# Work to be completed:
Determine how many lines in the entries below contain the string "usmarshals". Reply with the number alone.

==== Source information

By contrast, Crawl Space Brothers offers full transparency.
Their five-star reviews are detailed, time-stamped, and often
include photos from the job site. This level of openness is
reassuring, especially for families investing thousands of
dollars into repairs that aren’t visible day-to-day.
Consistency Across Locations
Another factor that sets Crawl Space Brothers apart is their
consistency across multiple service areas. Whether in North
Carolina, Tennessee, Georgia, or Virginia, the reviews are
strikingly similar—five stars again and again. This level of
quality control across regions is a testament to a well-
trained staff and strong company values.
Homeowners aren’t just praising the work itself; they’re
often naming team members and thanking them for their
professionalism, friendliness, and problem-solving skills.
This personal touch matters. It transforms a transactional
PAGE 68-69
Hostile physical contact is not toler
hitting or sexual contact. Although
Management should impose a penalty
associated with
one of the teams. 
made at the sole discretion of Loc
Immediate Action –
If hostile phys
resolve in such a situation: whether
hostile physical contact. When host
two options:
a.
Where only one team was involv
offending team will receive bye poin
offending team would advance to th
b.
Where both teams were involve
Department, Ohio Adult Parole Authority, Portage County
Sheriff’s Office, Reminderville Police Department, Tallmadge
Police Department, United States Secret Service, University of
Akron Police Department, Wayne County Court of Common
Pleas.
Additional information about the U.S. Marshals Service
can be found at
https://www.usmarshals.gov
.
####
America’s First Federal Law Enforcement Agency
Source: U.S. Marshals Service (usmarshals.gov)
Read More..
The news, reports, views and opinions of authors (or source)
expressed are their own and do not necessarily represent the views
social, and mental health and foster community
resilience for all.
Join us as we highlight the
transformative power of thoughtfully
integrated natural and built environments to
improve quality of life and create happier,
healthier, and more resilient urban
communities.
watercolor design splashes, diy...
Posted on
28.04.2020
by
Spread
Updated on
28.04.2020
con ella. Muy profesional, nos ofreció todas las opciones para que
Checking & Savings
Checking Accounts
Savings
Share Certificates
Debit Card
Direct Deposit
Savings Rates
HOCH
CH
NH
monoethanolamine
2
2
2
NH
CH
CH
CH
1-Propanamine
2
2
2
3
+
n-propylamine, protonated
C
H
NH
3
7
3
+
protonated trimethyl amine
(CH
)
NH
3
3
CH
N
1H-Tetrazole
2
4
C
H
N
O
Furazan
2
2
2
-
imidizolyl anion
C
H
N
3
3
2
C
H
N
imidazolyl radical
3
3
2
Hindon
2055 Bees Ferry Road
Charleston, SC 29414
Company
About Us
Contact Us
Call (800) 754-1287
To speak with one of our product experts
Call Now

========

# Response to this exercise:
2